Mons Lebrun: la vita di p. Hamel ispira frutti di amore e di dialogo

News - 26 luglio 2017

RADIO VATICANA – “L’odio non ha trionfato e non trionferà”. Lo ha detto il vescovo di Rouen mons. Dominique Lebrun, celebrando stamane la Messa a Saint-Etienne du-Rouvray, in Normandia, in memoria di padre Jacques Hamel che un anno fa proprio in questa chiesa e nella stessa ora veniva ucciso da due giovani terroristi affiliati al sedicente Stato islamico.

La sua vita offerta per amore è come un “seme destinato a portare frutto”, ha detto il vescovo interpellando la platea tra cui rappresentanti di altre religioni e membri dello Stato a partire dal Presidente francese Macron. Nel corso della Messa, dei fiori sono stati posti davanti alla Croce della processione, il cero pasquale, l’altare e la statua di Maria profanate dai terroristi un anno fa; invece al termine della cerimonia è stata inaugurata una lapide in memoria del sacerdote martire, nel piazzale della sua parrocchia. “Un sacerdote semplice che ci ha lasciato il frutto della pace” così in sintesi al microfono di Gabriella Ceraso il vescovo di Rouen mons. Dominique Lebrun ricorda padre Hamel:
R. – Questo sacerdote è decisamente un sacerdote diocesano, semplice, in cui tutti possono ritrovare il prete che è stato all’ascolto, ad accogliere le domande, a illustrare un brano del Vangelo. Non era conosciuto per iniziative straordinarie, momenti forti di evangelizzazione. Era solo un sacerdote semplice, di quartiere.
D. – Il Papa dice che i martiri sono quelli che portano avanti la Chiesa e la sostengono: padre Jacques come lo ha fatto?
R. – Il suo sangue parla di tutta la sua vita e parla del sangue di Cristo. Lui ha dato la vita appena finita la celebrazione della Messa, dove ha detto: “Questo è il mio corpo, il corpo tradito, il corpo dato”. E oggi in Francia, ma credo anche in tutto l’occidente, si ricorda proprio il cuore della nostra fede, perchè il martirio fa parte della vita cristiana, forse l’abbiamo dimenticato.
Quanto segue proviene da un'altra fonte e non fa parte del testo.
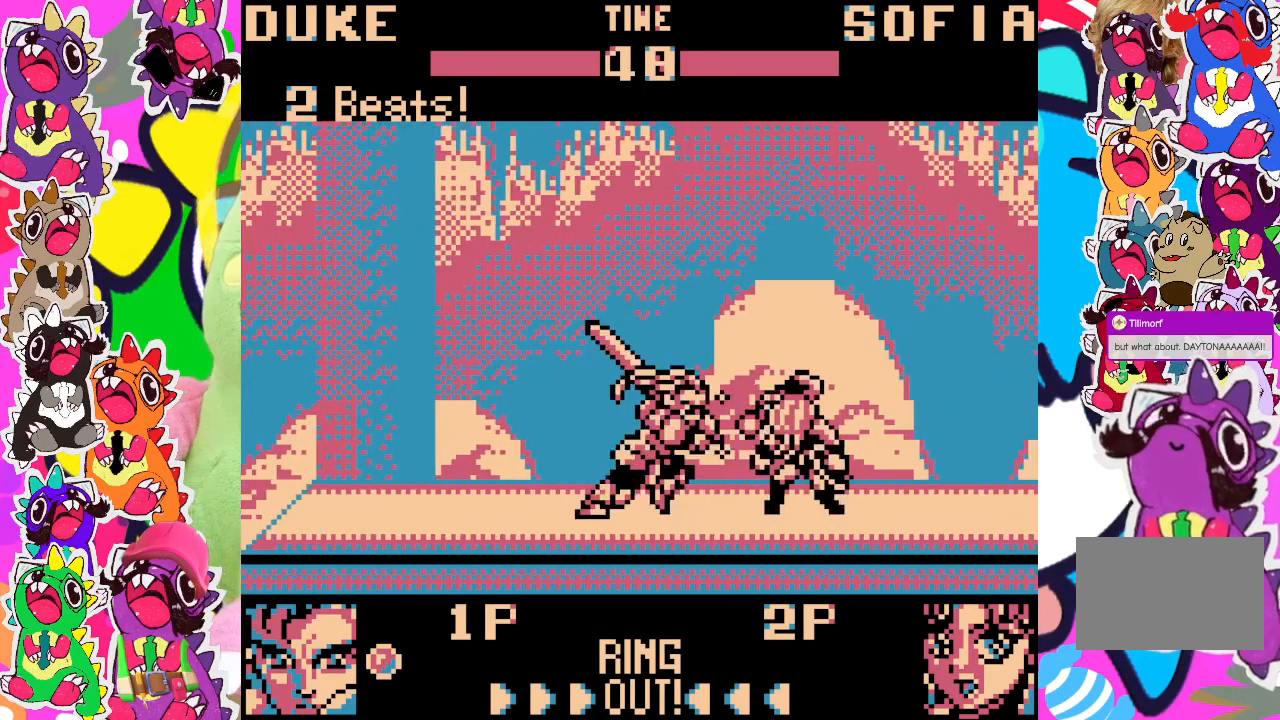
{"buttons": ["SQUARE", "DPAD_RIGHT"], "left_stick": "center", "events": [[67, "SQUARE", "up"], [117, "DPAD_RIGHT", "down"], [133, "DPAD_DOWN", "up"], [150, "SQUARE", "down"], [217, "SQUARE", "up"], [300, "DPAD_RIGHT", "up"], [300, "SQUARE", "down"], [333, "DPAD_DOWN", "down"], [367, "SQUARE", "up"], [383, "DPAD_DOWN", "up"], [383, "DPAD_RIGHT", "down"], [433, "SQUARE", "down"]]}
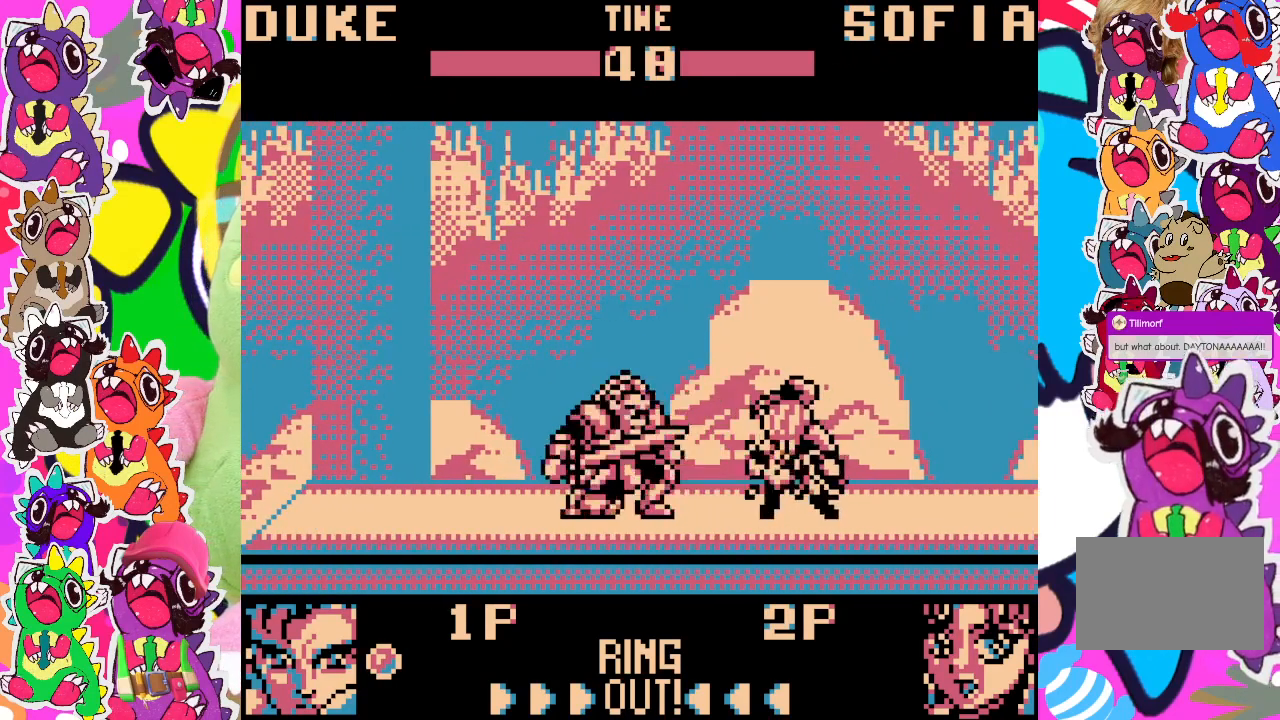
{"buttons": ["DPAD_RIGHT"], "left_stick": "center", "events": [[17, "SQUARE", "up"], [83, "SQUARE", "down"], [150, "SQUARE", "up"], [233, "SQUARE", "down"], [300, "SQUARE", "up"], [383, "SQUARE", "down"], [467, "SQUARE", "up"]]}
Amare è donare,anche ogni giorno, è offrire la propria vita.
D. – Solo due giorni dopo la morte del padre Jacques c’erano state già migliaia di persone a rendere omaggio a questo sacerdote nel suo comune e tanti musulmani avevano pregato insieme ai cattolici in segno di unità. In questo senso quali sono i frutti che ha portato questa figura?
R. – Io non sono nel cuore di tutti. So però che ogni tanto ricevo una lettera o incontro qualcuno che testimonia un effetto particolare nel suo cuore. Personalmente posso dire che in questa tragica situazione, in cui tante persone sono state ferite, si sarebberero potuti generare litigi, discussioni, conflitti, invece devo notare la pace nei nostri rapporti, sia con i musulmani, sia con il sindaco comunista, sia con le diverse persone della comunità cristiana cattolica, le opinioni dei quali sappiamo benissimo essere molto diverse. Da un anno, le cose si svolgono nella pace con opinioni diverse ma che possiamo esprimere gli uni agli altri.
D. – A lei, è affidato il compito di ricordare padre Jacques, sia ai rappresentanti della società civile, sia dello Stato francese, sia a rappresentanti della Chiesa e delle altre religioni: qual è una parola che padre Hamel, con la sua vita, può rivolgere veramente a tutti?
R. – La parola “amore”, “amore vero”. E’ una parola che parla a tutti ma qualche volta non riusciamo neanche a pronunciarla. Credo che in questo giorno di primo anniversario porterò in alto questa voce: amare, l’amore.
D. – E’ stato lei stesso ad annunciarlo l’anno scorso, l’avvio del processo di beatificazione di padre Hamel, ma ancora più forti furono le parole del Papa che pochi mesi dopo il fatto disse: “E’ già beato”. E’ ancora viva questa sensazione?
R. – Sì, ora si capisce bene che la fede del Papa è come la fede del popolo,in un certo senso; oggi la sento così. Quello è stato quasi il suo grido del cuore e oggi a noi non resta che vivere questo processo con serenità per poter proclamare padre hamel e farlo entrare nel culto pubblico, a Dio piacendo e se poi il Papa lo deciderà.